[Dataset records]
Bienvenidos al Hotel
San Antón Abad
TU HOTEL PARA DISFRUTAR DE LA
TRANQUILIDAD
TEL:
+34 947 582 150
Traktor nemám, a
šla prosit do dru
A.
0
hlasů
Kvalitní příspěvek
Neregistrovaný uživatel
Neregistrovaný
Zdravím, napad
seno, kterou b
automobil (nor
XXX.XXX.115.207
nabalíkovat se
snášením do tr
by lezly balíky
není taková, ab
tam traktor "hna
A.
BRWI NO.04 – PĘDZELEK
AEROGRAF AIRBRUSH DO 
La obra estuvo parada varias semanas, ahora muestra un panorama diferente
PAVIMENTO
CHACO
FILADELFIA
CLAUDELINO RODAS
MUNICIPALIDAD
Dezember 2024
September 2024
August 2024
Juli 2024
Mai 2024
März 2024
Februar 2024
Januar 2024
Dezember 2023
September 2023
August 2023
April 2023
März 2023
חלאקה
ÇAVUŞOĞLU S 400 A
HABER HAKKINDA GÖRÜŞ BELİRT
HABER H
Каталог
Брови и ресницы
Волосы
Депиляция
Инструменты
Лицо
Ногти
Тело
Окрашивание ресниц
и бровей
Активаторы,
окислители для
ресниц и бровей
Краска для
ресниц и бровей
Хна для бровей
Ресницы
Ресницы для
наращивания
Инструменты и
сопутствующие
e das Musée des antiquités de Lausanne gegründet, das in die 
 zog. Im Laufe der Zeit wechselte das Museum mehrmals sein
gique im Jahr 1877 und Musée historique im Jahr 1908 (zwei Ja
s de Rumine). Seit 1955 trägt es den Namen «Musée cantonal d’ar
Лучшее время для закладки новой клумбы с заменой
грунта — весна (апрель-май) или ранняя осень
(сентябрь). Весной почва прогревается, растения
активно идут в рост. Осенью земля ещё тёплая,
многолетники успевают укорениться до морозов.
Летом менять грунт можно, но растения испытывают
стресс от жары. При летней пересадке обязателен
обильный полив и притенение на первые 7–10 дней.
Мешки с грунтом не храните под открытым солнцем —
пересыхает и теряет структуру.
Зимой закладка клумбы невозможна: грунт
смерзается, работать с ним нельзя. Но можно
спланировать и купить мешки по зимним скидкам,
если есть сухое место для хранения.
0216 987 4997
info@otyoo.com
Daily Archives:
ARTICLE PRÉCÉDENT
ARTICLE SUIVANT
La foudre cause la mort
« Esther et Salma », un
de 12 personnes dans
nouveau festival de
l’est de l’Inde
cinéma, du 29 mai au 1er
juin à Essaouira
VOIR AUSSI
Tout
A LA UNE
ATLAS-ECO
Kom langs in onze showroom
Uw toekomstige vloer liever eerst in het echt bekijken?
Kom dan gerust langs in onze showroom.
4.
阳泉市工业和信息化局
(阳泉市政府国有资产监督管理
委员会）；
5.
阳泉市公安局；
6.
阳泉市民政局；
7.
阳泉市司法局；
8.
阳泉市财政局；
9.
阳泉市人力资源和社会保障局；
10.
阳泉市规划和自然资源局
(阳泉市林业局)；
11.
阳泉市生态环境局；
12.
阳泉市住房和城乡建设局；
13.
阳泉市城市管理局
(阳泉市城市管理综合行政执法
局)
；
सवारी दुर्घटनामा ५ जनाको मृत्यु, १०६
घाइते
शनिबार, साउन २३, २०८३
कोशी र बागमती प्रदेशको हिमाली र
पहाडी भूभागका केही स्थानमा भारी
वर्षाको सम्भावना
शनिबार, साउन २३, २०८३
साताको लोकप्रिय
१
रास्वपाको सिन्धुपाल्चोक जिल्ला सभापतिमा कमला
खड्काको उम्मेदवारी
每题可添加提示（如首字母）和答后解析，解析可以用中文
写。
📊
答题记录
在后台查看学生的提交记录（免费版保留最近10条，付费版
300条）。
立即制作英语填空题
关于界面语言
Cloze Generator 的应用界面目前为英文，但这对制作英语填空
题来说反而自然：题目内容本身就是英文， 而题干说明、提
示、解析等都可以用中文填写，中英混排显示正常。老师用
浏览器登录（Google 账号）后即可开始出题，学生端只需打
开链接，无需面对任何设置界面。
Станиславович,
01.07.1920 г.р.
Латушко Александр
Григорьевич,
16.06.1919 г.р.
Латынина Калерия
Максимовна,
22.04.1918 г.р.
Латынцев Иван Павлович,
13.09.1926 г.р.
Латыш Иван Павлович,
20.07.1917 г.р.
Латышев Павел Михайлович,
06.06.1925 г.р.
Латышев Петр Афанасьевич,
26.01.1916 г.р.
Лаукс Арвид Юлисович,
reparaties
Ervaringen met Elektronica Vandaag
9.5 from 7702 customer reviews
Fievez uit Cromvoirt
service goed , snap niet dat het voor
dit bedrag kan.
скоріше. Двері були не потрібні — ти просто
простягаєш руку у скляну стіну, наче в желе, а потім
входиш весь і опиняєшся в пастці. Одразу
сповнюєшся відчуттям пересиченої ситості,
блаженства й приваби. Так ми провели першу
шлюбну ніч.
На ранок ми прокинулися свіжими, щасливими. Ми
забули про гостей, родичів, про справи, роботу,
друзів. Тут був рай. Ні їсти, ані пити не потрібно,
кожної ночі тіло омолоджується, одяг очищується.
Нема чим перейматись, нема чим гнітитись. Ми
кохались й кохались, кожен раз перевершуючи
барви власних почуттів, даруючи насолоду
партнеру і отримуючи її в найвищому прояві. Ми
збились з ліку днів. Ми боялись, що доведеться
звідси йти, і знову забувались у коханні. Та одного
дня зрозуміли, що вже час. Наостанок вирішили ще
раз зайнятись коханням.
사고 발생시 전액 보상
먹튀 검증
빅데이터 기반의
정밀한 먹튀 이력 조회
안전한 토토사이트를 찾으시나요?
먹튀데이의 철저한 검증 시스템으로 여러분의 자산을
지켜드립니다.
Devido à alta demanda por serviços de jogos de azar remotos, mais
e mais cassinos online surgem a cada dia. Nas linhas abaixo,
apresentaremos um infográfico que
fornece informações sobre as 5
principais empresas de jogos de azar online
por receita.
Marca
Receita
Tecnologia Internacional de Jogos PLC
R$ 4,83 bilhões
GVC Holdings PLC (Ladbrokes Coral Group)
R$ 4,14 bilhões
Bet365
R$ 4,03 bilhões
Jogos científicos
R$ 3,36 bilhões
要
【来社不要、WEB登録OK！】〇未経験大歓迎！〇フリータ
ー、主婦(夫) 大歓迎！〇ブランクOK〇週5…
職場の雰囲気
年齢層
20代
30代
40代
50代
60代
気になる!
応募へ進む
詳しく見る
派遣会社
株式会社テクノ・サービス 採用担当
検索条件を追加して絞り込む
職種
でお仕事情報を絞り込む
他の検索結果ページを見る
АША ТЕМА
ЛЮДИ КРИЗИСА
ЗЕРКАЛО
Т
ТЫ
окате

▶ [Task directions]
Reproduce every line from the preceding data in which the word "HABER" can be found.

▶ [Finished task]
HABER HAKKINDA GÖRÜŞ BELİRT
HABER H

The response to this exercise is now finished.